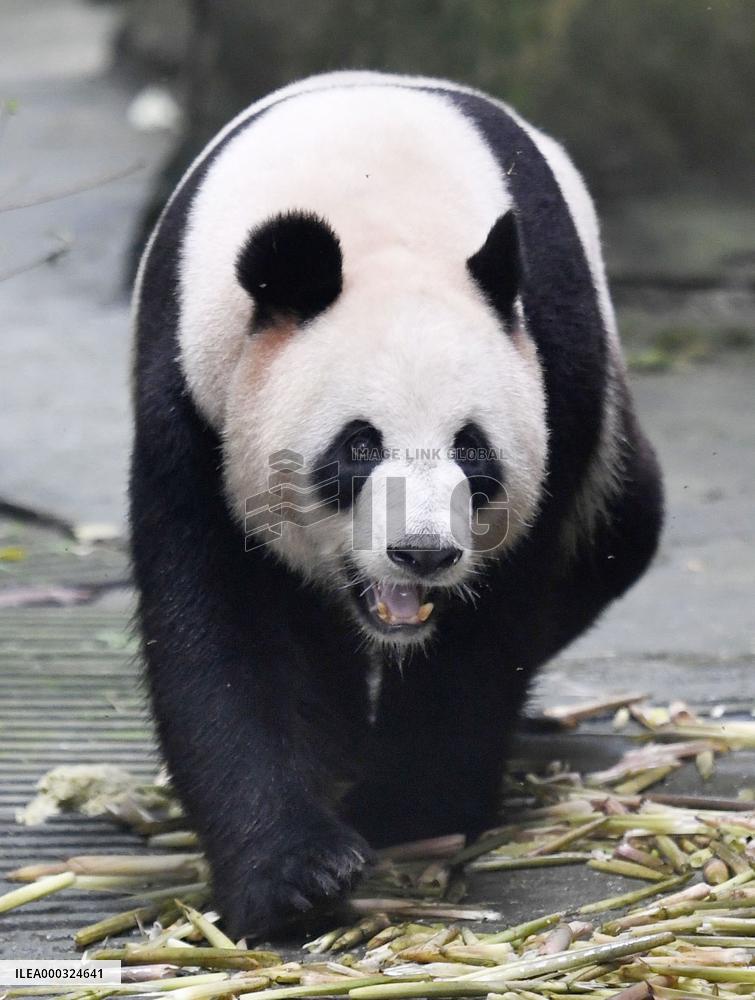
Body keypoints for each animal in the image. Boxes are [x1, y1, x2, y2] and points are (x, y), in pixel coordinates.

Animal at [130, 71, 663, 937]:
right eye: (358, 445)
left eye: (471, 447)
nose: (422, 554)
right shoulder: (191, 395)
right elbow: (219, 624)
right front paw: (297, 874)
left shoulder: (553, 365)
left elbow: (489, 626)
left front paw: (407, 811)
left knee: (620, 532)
====================
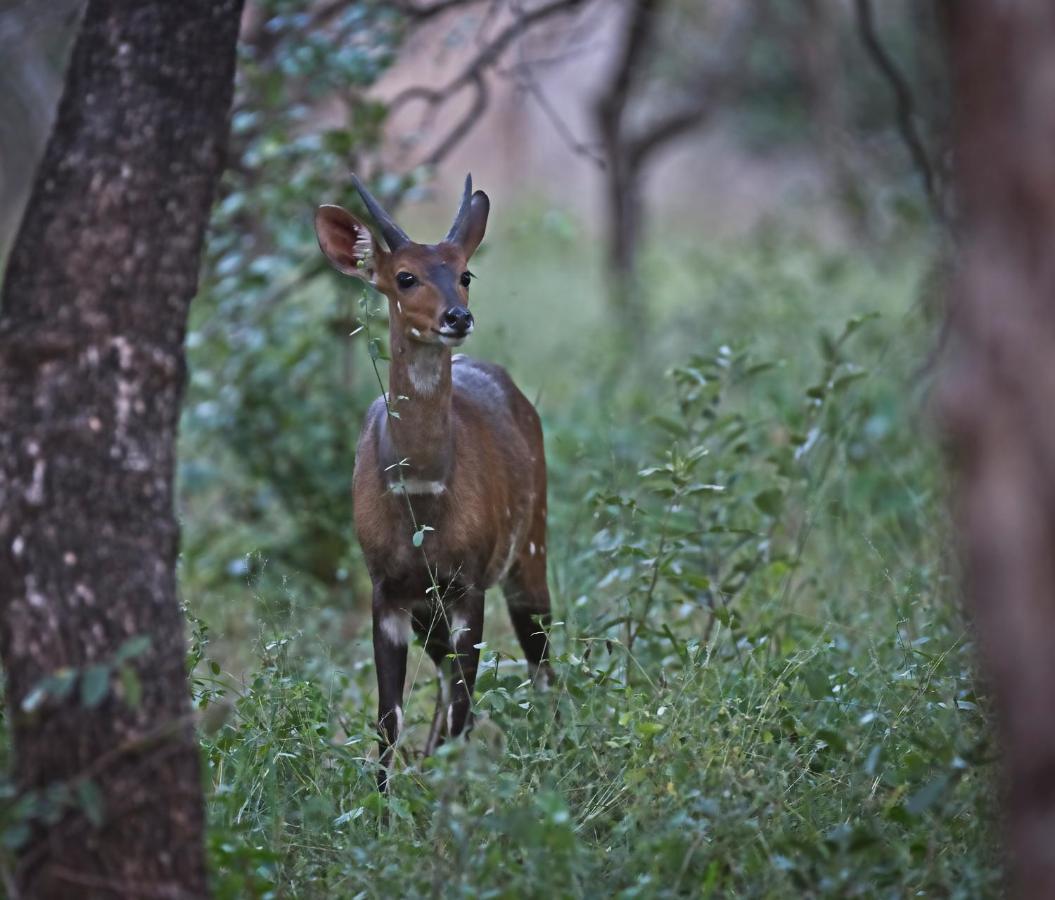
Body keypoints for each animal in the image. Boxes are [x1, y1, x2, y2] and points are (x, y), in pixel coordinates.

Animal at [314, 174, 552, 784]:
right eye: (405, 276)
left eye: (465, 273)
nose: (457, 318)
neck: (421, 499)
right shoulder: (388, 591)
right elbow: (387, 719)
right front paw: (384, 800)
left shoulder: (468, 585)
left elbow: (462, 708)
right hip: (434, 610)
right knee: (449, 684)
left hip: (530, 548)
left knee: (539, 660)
====================
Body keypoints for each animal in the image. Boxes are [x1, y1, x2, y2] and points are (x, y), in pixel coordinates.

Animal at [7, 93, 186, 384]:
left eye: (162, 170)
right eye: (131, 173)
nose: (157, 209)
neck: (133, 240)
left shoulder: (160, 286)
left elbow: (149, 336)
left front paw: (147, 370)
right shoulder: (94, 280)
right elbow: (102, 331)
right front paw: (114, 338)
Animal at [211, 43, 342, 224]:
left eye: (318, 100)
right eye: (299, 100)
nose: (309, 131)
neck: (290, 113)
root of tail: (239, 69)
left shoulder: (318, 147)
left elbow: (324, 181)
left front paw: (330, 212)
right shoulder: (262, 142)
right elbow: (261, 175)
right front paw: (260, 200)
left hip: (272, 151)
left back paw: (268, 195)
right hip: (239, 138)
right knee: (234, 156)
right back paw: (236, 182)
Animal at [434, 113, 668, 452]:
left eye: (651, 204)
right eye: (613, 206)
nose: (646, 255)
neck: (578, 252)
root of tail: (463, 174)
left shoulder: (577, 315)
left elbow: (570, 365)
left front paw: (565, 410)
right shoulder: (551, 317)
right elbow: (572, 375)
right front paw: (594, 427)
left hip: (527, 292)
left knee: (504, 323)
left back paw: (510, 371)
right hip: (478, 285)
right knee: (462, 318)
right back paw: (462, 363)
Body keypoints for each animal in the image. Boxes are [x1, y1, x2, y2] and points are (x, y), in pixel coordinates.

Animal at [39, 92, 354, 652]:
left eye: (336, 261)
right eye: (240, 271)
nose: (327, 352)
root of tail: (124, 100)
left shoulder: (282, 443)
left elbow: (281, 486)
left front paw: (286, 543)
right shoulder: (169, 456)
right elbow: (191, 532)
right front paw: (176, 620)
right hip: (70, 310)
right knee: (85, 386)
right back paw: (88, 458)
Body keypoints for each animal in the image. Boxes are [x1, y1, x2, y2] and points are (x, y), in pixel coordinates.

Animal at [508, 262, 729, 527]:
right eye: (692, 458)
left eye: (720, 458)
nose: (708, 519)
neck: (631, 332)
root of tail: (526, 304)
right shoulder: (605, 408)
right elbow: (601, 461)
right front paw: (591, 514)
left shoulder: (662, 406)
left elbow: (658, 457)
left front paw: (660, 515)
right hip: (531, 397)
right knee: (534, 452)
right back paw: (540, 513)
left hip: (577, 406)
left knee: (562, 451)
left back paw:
====================
What the task asks: Start with the line above that contains "left elbow: (149, 336)" and stop after the line that contains "neck: (578, 252)". Output those lines exactly, and only those.

Result below:
left elbow: (149, 336)
left front paw: (147, 370)
right shoulder: (94, 280)
right elbow: (102, 331)
right front paw: (114, 338)
Animal at [211, 43, 342, 224]:
left eye: (318, 100)
right eye: (299, 100)
nose: (309, 131)
neck: (290, 113)
root of tail: (239, 69)
left shoulder: (318, 147)
left elbow: (324, 181)
left front paw: (330, 212)
right shoulder: (262, 142)
right elbow: (261, 175)
right front paw: (260, 200)
left hip: (272, 151)
left back paw: (268, 195)
right hip: (239, 138)
right knee: (234, 156)
right back paw: (236, 182)
Animal at [434, 113, 668, 452]:
left eye: (651, 204)
right eye: (613, 206)
nose: (646, 255)
neck: (578, 252)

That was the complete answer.